Page-level text extractions:
▼

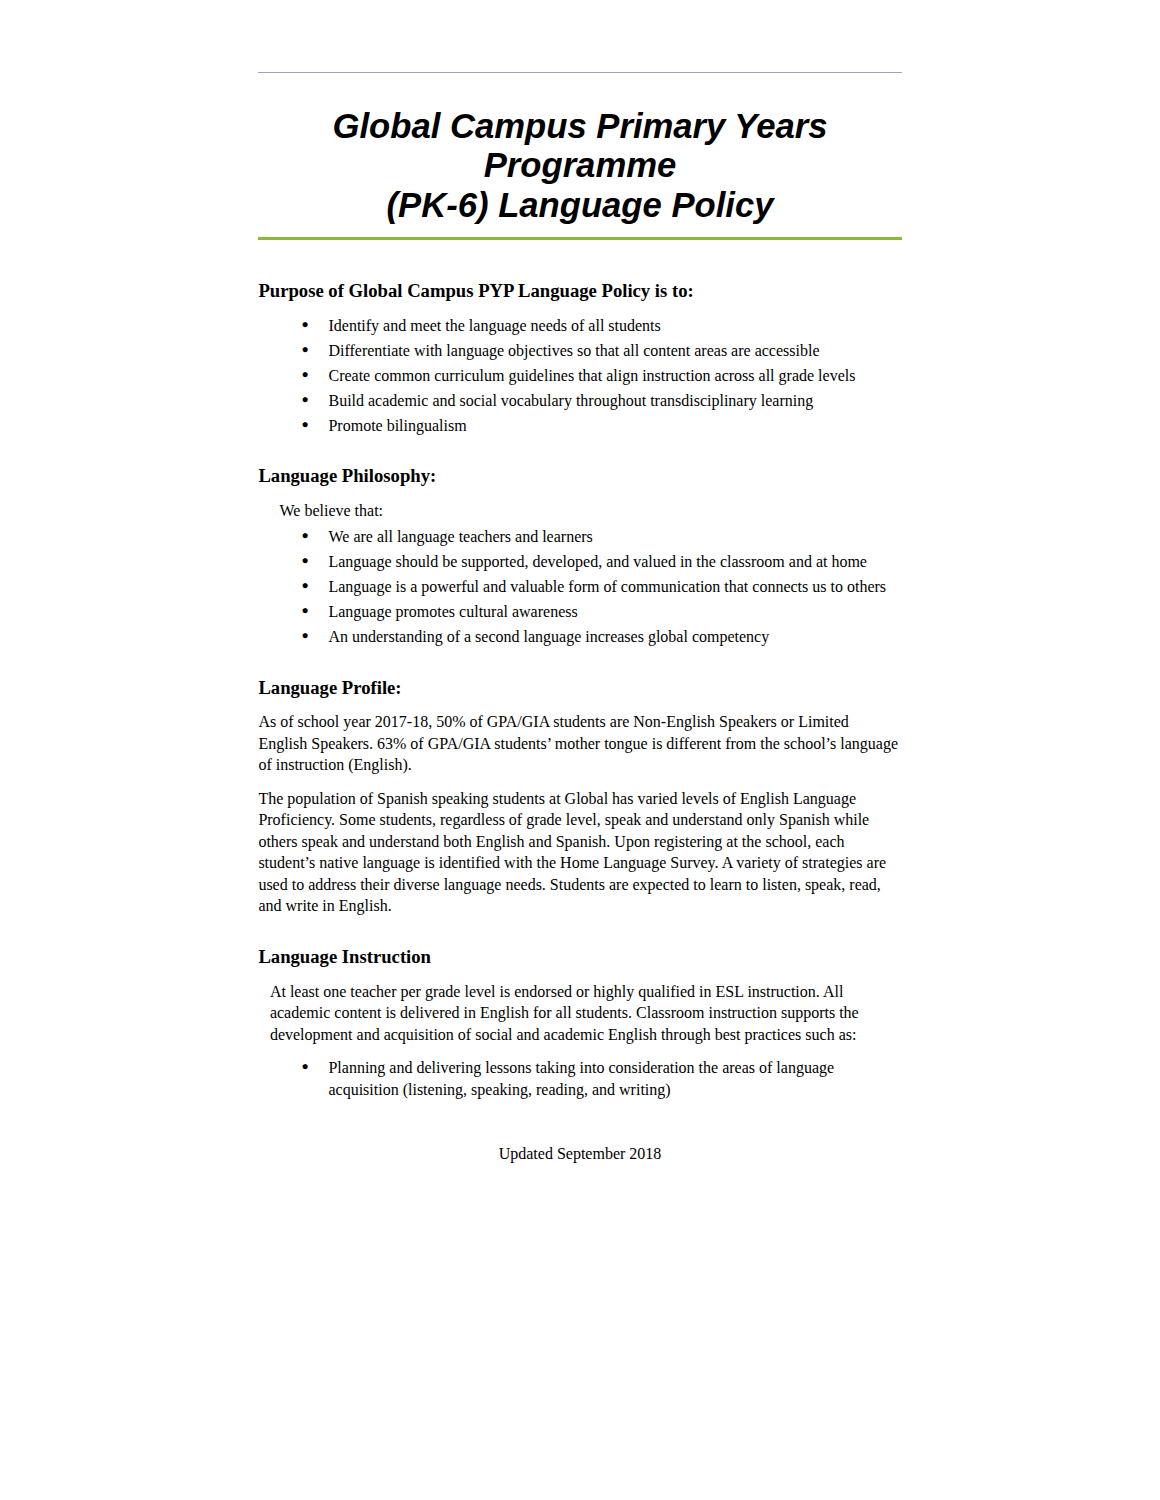Global Campus Primary Years Programme
(PK-6) Language Policy
Purpose of Global Campus PYP Language Policy is to:
Identify and meet the language needs of all students
Differentiate with language objectives so that all content areas are accessible
Create common curriculum guidelines that align instruction across all grade levels
Build academic and social vocabulary throughout transdisciplinary learning
Promote bilingualism
Language Philosophy:
We believe that:
We are all language teachers and learners
Language should be supported, developed, and valued in the classroom and at home
Language is a powerful and valuable form of communication that connects us to others
Language promotes cultural awareness
An understanding of a second language increases global competency
Language Profile:
As of school year 2017-18, 50% of GPA/GIA students are Non-English Speakers or Limited English Speakers. 63% of GPA/GIA students’ mother tongue is different from the school’s language of instruction (English).
The population of Spanish speaking students at Global has varied levels of English Language Proficiency. Some students, regardless of grade level, speak and understand only Spanish while others speak and understand both English and Spanish. Upon registering at the school, each student’s native language is identified with the Home Language Survey. A variety of strategies are used to address their diverse language needs. Students are expected to learn to listen, speak, read, and write in English.
Language Instruction
At least one teacher per grade level is endorsed or highly qualified in ESL instruction. All academic content is delivered in English for all students. Classroom instruction supports the development and acquisition of social and academic English through best practices such as:
Planning and delivering lessons taking into consideration the areas of language acquisition (listening, speaking, reading, and writing)
Updated September 2018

▲

With the line containing "At least one" as the first and the last line above as the final one, copy those lines exactly and no others.

Written response:
At least one teacher per grade level is endorsed or highly qualified in ESL instruction. All academic content is delivered in English for all students. Classroom instruction supports the development and acquisition of social and academic English through best practices such as:
Planning and delivering lessons taking into consideration the areas of language acquisition (listening, speaking, reading, and writing)
Updated September 2018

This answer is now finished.